We see that the perplexity of the unique mannequin is **barely decrease** than the 2 others. A single experiment shouldn’t be very dependable, however we might repeat this course of a number of occasions to see the distinction between every mannequin. In concept, zero-point quantization must be barely higher than absmax, however can also be extra expensive to compute.

On this instance, we utilized quantization strategies to complete layers (per-tensor foundation). Nonetheless, we might apply it at completely different granularity ranges: from all the mannequin to particular person values. Quantizing all the mannequin in a single cross would significantly degrade the efficiency, whereas quantizing particular person values would create an enormous overhead. In apply, we regularly want the **vector-wise quantization**, which considers the variability of values in rows and columns within the identical tensor.

Nonetheless, even vector-wise quantization doesn’t remedy the issue of outlier options. Outlier options are excessive values (damaging or constructive) that seem in all transformer layers when the mannequin attain a sure scale (>6.7B parameters). This is a matter since a single outlier can cut back the precision for all different values. However discarding these outlier options shouldn’t be an choice since it will **vastly degrade** the mannequin’s efficiency.
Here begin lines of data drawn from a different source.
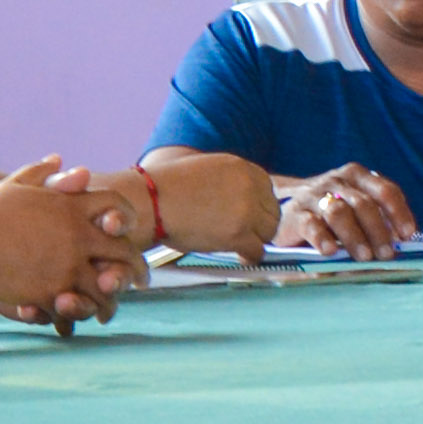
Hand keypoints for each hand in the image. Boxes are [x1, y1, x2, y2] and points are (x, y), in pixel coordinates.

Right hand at [0, 157, 146, 333]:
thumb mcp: (14, 186)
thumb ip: (40, 171)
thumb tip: (59, 159)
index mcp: (70, 207)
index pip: (115, 204)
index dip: (127, 215)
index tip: (129, 228)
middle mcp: (77, 235)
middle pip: (123, 250)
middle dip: (137, 267)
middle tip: (143, 278)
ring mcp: (69, 264)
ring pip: (108, 284)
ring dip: (116, 296)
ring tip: (116, 304)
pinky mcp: (55, 290)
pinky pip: (84, 304)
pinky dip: (91, 311)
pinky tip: (93, 316)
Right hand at [108, 153, 281, 257]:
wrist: (150, 201)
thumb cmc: (167, 188)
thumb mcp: (206, 170)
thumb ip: (231, 181)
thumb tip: (244, 203)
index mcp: (242, 167)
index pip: (267, 190)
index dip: (259, 206)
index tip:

Launched by Dettmers et al. (2022), LLM.int8() is an answer to the outlier downside. It depends on a vector-wise (absmax) quantization scheme and introduces mixed-precision quantization. Because of this outlier options are processed in a FP16 format to retain their precision, whereas the opposite values are processed in an INT8 format. As outliers signify about 0.1% of values, this successfully reduces the reminiscence footprint of the LLM by nearly 2x.

LLM.int8() works by conducting matrix multiplication computation in three key steps:

- Extract columns from the enter hidden states
**X**containing outlier options utilizing a customized threshold. - Carry out the matrix multiplication of the outliers utilizing FP16 and the non-outliers utilizing INT8 with vector-wise quantization (row-wise for the hidden state
**X**and column-wise for the burden matrix**W**). - Dequantize the non-outlier outcomes (INT8 to FP16) and add them to the outlier outcomes to get the total lead to FP16.